With the election season in full swing, political campaign signs have also hit the street and homes in full force around communities, including Gig Harbor.
However, one Gig Harbor resident Jay Johnson is not happy with signs mysteriously disappearing.
“You put them up one day and the next day, they’re gone,” he said. “It’s pretty bizarre.”
Unlike in the past, he said the signs are disappearing regardless of the party.
“It’s not just us. It’s everybody,” he said.
Johnson, who also serves as the campaign manager for 6th Congressional District GOP candidate Jesse Young, said he and his campaign volunteers have caught several people taking down signs without their permission.
He even found an area off the intersection of 24th Street NW and 14th Avenue NW that has become dumping grounds for political signs—both past and current.
Johnson said he learned about the area when he stopped to thank a Pierce County worker for mowing the grass around the political signs.
Removing campaign signs without permission is illegal, the confirms.
So far, Young’s campaign has put up about 8,000 signs throughout six counties from Aberdeen to Port Angeles, and a third of them have gone missing, Johnson said.
“I understand that the signs are ugly. I don’t like them,” he said. “But we got a process in this country in electing people, and one of the ways they get known is by putting up their signs. It’s an inexpensive way of contacting a large number of people.”
But when signs suddenly go missing, it can get pretty pricey.
According to Johnson, the cost of printing and assembling a single sign can run anywhere from $4 to $10.
“Not everybody can get a volunteer force together to do all the labor for free. So you have to pay somebody to put them out and even maintain them,” he said.
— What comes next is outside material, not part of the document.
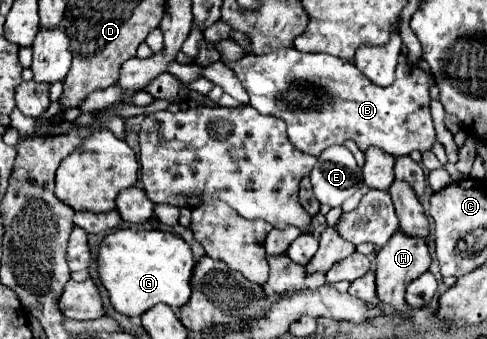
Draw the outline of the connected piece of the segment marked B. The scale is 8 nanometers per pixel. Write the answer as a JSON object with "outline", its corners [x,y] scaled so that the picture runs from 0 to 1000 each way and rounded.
{"outline":[[[579,142],[575,153],[542,165],[522,165],[517,153],[509,153],[485,183],[464,183],[464,195],[472,195],[493,230],[501,265],[513,283],[513,313],[522,313],[538,336],[579,348],[591,372],[595,419],[628,454],[657,460],[682,425],[727,413],[743,448],[760,431],[776,431],[805,460],[830,460],[846,442],[879,448],[899,413],[883,342],[883,254],[895,248],[895,230],[858,195],[842,201],[838,183],[817,189],[813,242],[793,260],[764,248],[723,183],[706,171],[690,171],[678,159],[628,159],[612,153],[608,142]]]}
For candidates with smaller campaigns like Jerry Costello, who’s running for Pierce County Superior Court, Johnson said funding is typically produced out-of-pocket or from donations.
“They don’t typically raise a whole lot of money so if they got to spend $7,000 to $8,000 on signs, that’s a lot of money for small campaigns,” he said.
On the other hand, Young's Democratic counterpart, Derek Kilmer's communications director Matthew Randazzo said they have not seen a signficant increase in missing signs.
“We’ve had a couple incidents, but nothing unusual,” he said. “It happens every campaign.”
For those who are counting down the days until the signs go away, parties are required to remove them within seven days after the Nov. 6 elections.